In terms of drug development, the translational utility of morpholine-derived scaffolds is reflected in the existence of morpholine-derived compounds such as viloxazine and reboxetine, which are morpholine-derived norepinephrine reuptake inhibitors and are currently in clinical use, as described in the cited literature. In contrast, most morpholine-derived compounds targeting MAO, cholinesterases, mTOR, BACE-1, MAGL, sigma-1 receptors, dopamine receptors, and cannabinoid receptors are still in the preclinical stage of development and are being evaluated for enzymatic potency, selectivity, and initial ADMET characterization.

However, these intriguing findings must be interpreted with a number of concerns that affect their practical applicability. Additional concerns of stability problems and drug–drug interactions were reported. Clearance profiles cannot be regarded as the most reliable. This suggests that further SAR tuning is aimed at reducing off-target metabolic liabilities. Even more important is the fact that morpholine-based entities continue to perform well in preclinical and in vitro tests. The majority are still in the early stages of development and have no obvious path to regulation or clinical trials.
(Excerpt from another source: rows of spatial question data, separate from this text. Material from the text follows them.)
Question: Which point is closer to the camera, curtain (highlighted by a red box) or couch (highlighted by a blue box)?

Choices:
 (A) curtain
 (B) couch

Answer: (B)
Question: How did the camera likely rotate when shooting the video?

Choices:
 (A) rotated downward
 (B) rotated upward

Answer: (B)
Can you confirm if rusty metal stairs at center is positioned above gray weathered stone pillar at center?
Efforts to improve metabolic stability, encourage BBB transport, and collect further in vivo safety data are necessary since these difficulties highlight the gap between potent biological activity and useful therapeutic efficacy.
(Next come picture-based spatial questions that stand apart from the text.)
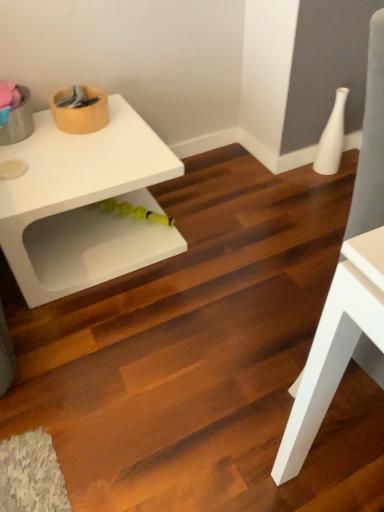
You are a GUI agent. You are given a task and a screenshot of the screen. Output one action in this format:
    pyautogui.click(x=<x>, y=<y>)
    Task: Click on the free space to the left of white glossy vase at upper right
    This screenshot has width=384, height=512.
    Given the screenshot: What is the action you would take?
    pyautogui.click(x=296, y=177)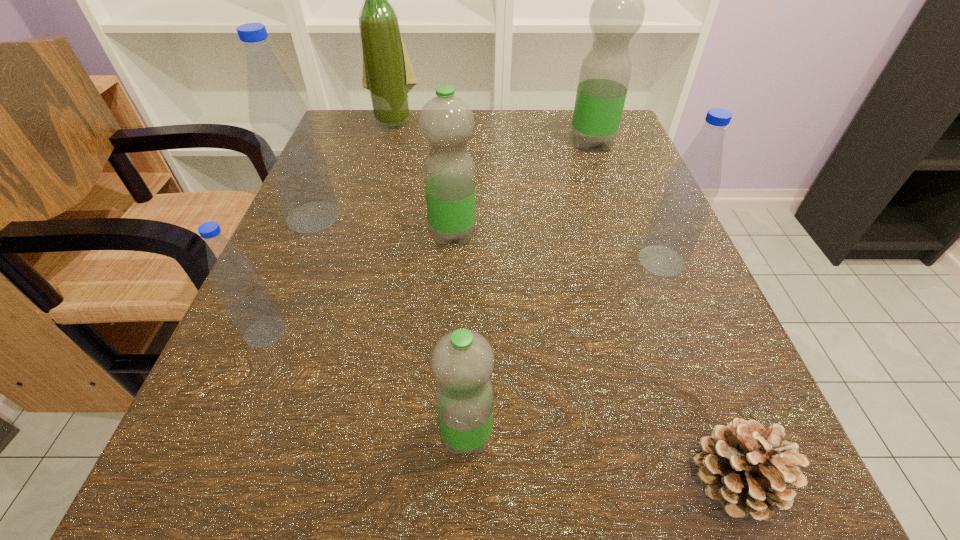
This screenshot has height=540, width=960. Find the location of `the nearest water bottle`. the nearest water bottle is located at coordinates (462, 361).

Find the location of a particular element. The height and width of the screenshot is (540, 960). the shortest object is located at coordinates (745, 466).

The height and width of the screenshot is (540, 960). What are the coordinates of `pinecone` in the screenshot? It's located at (745, 466).

Identify the location of vacant space situated on the front-facing side of the wine bottle. Image resolution: width=960 pixels, height=540 pixels. (376, 182).

Where is `free space located on the left of the rightmost green water bottle`? The height and width of the screenshot is (540, 960). free space located on the left of the rightmost green water bottle is located at coordinates (498, 143).

Find the location of a particular element. vacant space located 0.150m on the back of the biggest blue water bottle is located at coordinates (339, 158).

I want to click on vacant space located on the back of the second farthest green water bottle, so click(x=459, y=149).

This screenshot has height=540, width=960. Identify the location of blank area located on the left of the rightmost blue water bottle. (483, 261).

Where is `free location located on the back of the second nearest water bottle`? The image size is (960, 540). free location located on the back of the second nearest water bottle is located at coordinates (330, 177).

This screenshot has height=540, width=960. In order to click on vacant space located on the right of the nearest green water bottle in this screenshot , I will do `click(718, 435)`.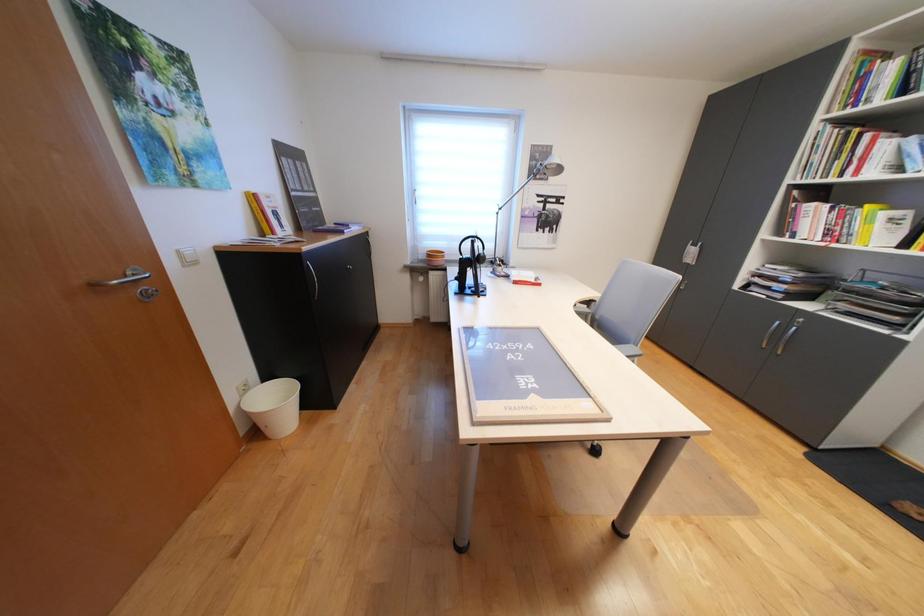
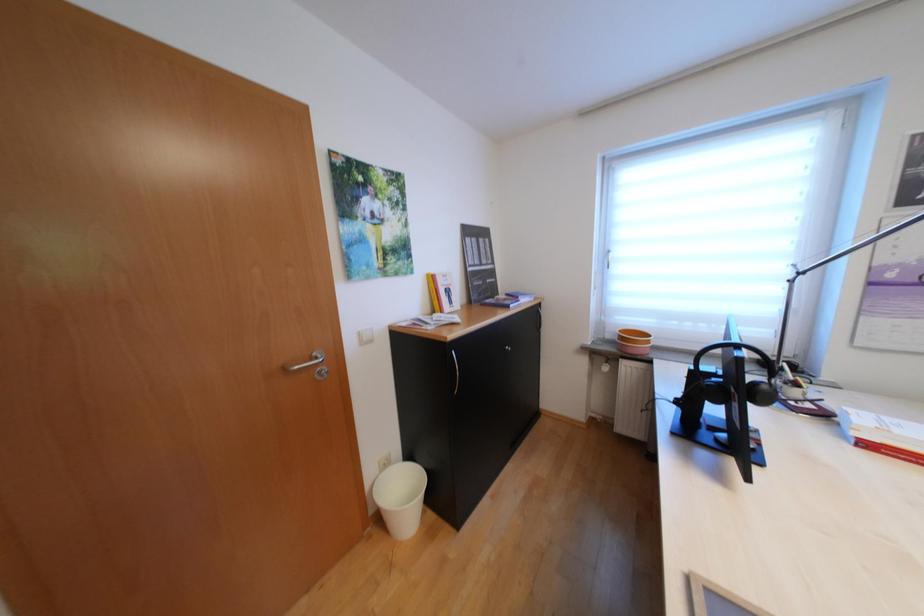
Question: How did the camera likely rotate?

Choices:
 (A) Left
 (B) Right
 (C) Up
 (D) Down

Answer: (A)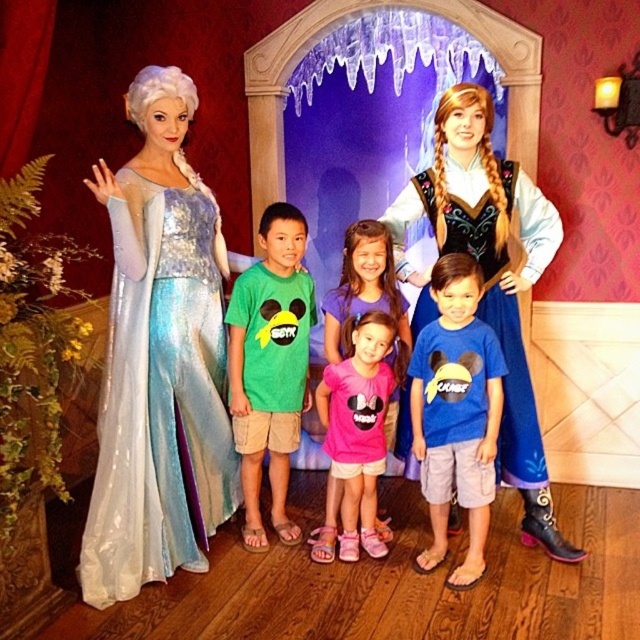
You are a photographer trying to capture the blue cotton shirt at center in the image. According to the coordinates provided, where should you focus your camera?

The blue cotton shirt at center is located at coordinates point (456, 412).

You are a photographer at the event and want to capture a photo that includes both the point at (132, 221) and the point at (353, 493). Based on their positions, which point should you focus on first to ensure both are in frame?

Since point (132, 221) is in front of point (353, 493), you should focus on the point at (132, 221) first to ensure both are in frame as it is closer to the camera.

You are a photographer at the event and need to capture a clear photo of both the satin shimmering gown at left and the pink fabric shirt at center. Which object should you focus on first to ensure both are in focus?

The satin shimmering gown at left is positioned over the pink fabric shirt at center, so you should focus on the satin shimmering gown at left first to ensure both are in focus.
Future morpholine scaffold placement is also influenced by advancements in neuroprotective drug design. Biomaterial-based strategies are one of such advancements that mimic the extracellular environment using synthetic or natural matrices. The ultimate aim is to deliver drugs to the central nervous system that not only keep their stability, but also enhance their absorption and integration into brain tissue.⁴² In the same way, glutathione (GSH) delivery systems are very attractive in models for Alzheimer's and Parkinson's diseases since they have the potential to reduce oxidative stress and mitochondrial dysfunction. A number of research works have suggested the idea of incorporation of such delivery innovations with small-molecule scaffolds.⁴³ These novel concepts in the field reveal that neuroprotective medications that developed from the synergistic use of chemical scaffolds such as morpholine and advanced delivery technologies to practical relevance in future. The systemic state of Intellectual Property Rights (IPR) continues to impede innovation. It affects the speed at which novel morpholine-based agents may be acquired and their practical use.⁴⁴ According to a recent bibliographic study on the subject, clearing the path through regulatory and intellectual property rights frameworks will enable these compounds to progress from being molecules in the research stage to being recognised as therapeutic candidates. All of these considerations together reinforce the idea that morpholine is a chemically versatile and pharmacologically potent scaffold, and it is able to modulate various CNS pathways. However, advancement of this into clinical practice will be contingent upon solving issues related to metabolism, demonstrating safety in long-term use, and incorporating delivery and regulatory aspects in the upcoming research work.

4. Conclusion

Morpholine has become one of the most valuable scaffolds in the CNS drug discovery because of its superior physicochemical properties and its ability to modulate a wide variety of targets. It targets kinases, dopamine receptors, cholinesterase, and MAO-B. Recent research gives very strong evidence of the potency and selectivity of the compounds across different systems. This reveals the potential of morpholine as a source of neurodegenerative diseases. This study emphasises all of the current synthetic methodologies, pharmacological data, and structure–activity relationships, underlining both the potential and the challenges with morpholine-based medicines. In order to determine whether morpholine derivatives might progress towards therapeutically meaningful neuroprotective medicines, future research should improve blood–brain barrier (BBB) delivery techniques, optimise the desinging of scaffold and provide in vivo validation.

Conflicts of interest

There are no conflicts to declare.

Data availability

No primary research results, software or code have been included and no new data were generated or analysed as part of this review.